Work instructions:
Continue the article on building employee engagement below, starting right after its last sentence.

Text excerpt:
****
Engaged teams really do want to make their company successful. Companies know that if their employees succeed, then in all likelihood the company will also succeed. This concept is as old as time – it is called a symbiotic relationship. When two organisms of different species “work together,” each one benefits from the relationship. There are many examples in the animal world, like birds eating ticks and insects off the body of a water buffalo – the birds gain food and the buffalo gains much needed pest control.
Symbiotic relationships also exist in the business world, and a company culture that engages employees will foster and develop this symbiotic relationship. If the management team is committed to follow through and implement just seven simple actions, then an engaged workforce will emerge and become the partner in the symbiotic relationship that the company needs to thrive.
Engagement brings about an environment where employees act symbiotically, where they succeed and the company succeeds. None of these seven actions are difficult, though some may surprise you; it just takes a strong commitment and a strategic plan to make it happen.
- Foster a respectful environment
Conduct an exercise with your managers; ask them to think of a manager they respect and brainstorm for the characteristics that they say make them respect that manager, then compile a list. I’ll bet you will find things like: honest, respectful, fair, good communicator, shows appreciation, teacher, trusting and trustworthy, results oriented, calls me by my name, takes time for me, good listener, has a sense of humor, is a planner… and the list goes on.If your manager can develop a list of what caused them to respect someone then why don’t they use that as their guideline of how to treat people with respect? In his book, Carrots and Sticks Don’t Work: Build a Culture of Employee Engagement with The Principles of Respect, Dr. Paul Marciano emphasizes that while recognition and rewards are good, they don’t foster long-term meaningful results.
It should hopefully come as no surprise that basically everyone just wants to be treated with respect and dignity, so building an environment that reflects those principles will create more long-term success for your company.
- Promote and encourage open communications
John H. Mc Connell, founder of Worthington Industries, said that one of the reasons for the success of the company was their ‘unique’ management system, simply, “We talk to one another.”Employees like to know what is going on in the company. If they have valid information they can use it to make decisions that will help the company. All managers need to be good communicators and be clear about what they are saying. Don’t blow smoke up people’s shorts, and speak from the heart. Speak with honesty and sincerity and your people will respond in kind.
- Make sure that you and your leaders use the common niceties in life
This might seem incredibly simple, but get back to using “please”, “thank you”, and “I appreciate that” in your daily work life. We need to get away from always telling and start asking. It cost nothing and gains so much.
- Know your people
They are all different – age, gender, religion, ethnicity, political motivation, etc. Take time to find out what is important to them. Why do they come to work? What do they do for leisure? Do you share common interests? Have a meal together and figure these things out. Not only will you often uncover talent, but you’ll bond with your people.While coaching at Notre Dame, Hall of Fame football coach Lou Holtz used to end a weekly team meeting by asking “Does anyone need any help, need a ride, need a tutor?”. His theory was that those who help others are helped the most, and you can see this premise at work in successful businesses around the world today.
****
Data records:

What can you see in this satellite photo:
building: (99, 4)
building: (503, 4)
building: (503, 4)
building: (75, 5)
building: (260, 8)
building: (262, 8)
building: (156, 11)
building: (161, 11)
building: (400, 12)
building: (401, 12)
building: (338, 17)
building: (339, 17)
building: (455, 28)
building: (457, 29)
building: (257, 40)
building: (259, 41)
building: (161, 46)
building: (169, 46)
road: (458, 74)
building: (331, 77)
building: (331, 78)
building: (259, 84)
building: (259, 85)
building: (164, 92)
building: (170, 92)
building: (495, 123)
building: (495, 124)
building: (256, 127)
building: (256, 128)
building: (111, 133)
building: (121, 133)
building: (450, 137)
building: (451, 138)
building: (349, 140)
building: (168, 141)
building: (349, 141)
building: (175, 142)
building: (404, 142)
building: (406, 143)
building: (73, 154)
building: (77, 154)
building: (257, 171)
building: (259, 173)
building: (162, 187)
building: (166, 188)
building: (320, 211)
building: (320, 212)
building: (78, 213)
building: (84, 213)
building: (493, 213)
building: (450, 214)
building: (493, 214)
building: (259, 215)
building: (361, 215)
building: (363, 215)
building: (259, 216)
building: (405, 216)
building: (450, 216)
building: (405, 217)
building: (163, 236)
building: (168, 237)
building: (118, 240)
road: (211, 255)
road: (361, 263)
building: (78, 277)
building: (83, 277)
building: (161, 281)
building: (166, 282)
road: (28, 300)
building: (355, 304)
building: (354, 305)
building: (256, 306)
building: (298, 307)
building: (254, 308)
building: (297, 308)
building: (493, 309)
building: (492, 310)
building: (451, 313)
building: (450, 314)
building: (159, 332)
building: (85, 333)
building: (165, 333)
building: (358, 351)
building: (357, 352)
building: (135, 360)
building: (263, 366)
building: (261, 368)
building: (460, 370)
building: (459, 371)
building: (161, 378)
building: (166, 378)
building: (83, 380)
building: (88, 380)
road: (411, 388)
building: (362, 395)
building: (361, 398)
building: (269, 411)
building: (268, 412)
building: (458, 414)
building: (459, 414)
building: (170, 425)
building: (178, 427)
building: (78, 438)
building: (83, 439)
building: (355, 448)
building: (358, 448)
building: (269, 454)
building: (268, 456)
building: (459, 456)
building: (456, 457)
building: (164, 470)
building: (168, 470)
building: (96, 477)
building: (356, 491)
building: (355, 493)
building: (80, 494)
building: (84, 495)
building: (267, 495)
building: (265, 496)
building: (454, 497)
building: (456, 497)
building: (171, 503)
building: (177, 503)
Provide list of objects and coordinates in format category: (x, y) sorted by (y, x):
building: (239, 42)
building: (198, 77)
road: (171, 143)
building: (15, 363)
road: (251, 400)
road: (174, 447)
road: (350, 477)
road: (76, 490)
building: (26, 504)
****
Output for this task:
- Be a good delegator
Engaging leaders understand the value of delegation; they give employees opportunities to be involved in important projects. Not only do employees learn and contribute, but they become more engaged and invested in the overall good of the organization.Ask for employees’ ideas and encourage critical thinking. Make sure to follow up on ideas and communicate with employees which ones will be pursued and why. But most importantly, don’t be afraid to let an employee tackle a new task. Not only will they build skills, but also confidence, and a stronger sense of being part of the team.
- Be involved in the community and encourage others to do the same
Employees of all ages enjoy working for organizations that are involved in the good for the community. Speak positively about donating time and talents to help in community endeavors and offer your employees the opportunity to be teachers and coaches.When your good employees get involved in the community, they will also be spreading a positive message about your organization. This is one of the best branding tools available, and it benefits everyone involved.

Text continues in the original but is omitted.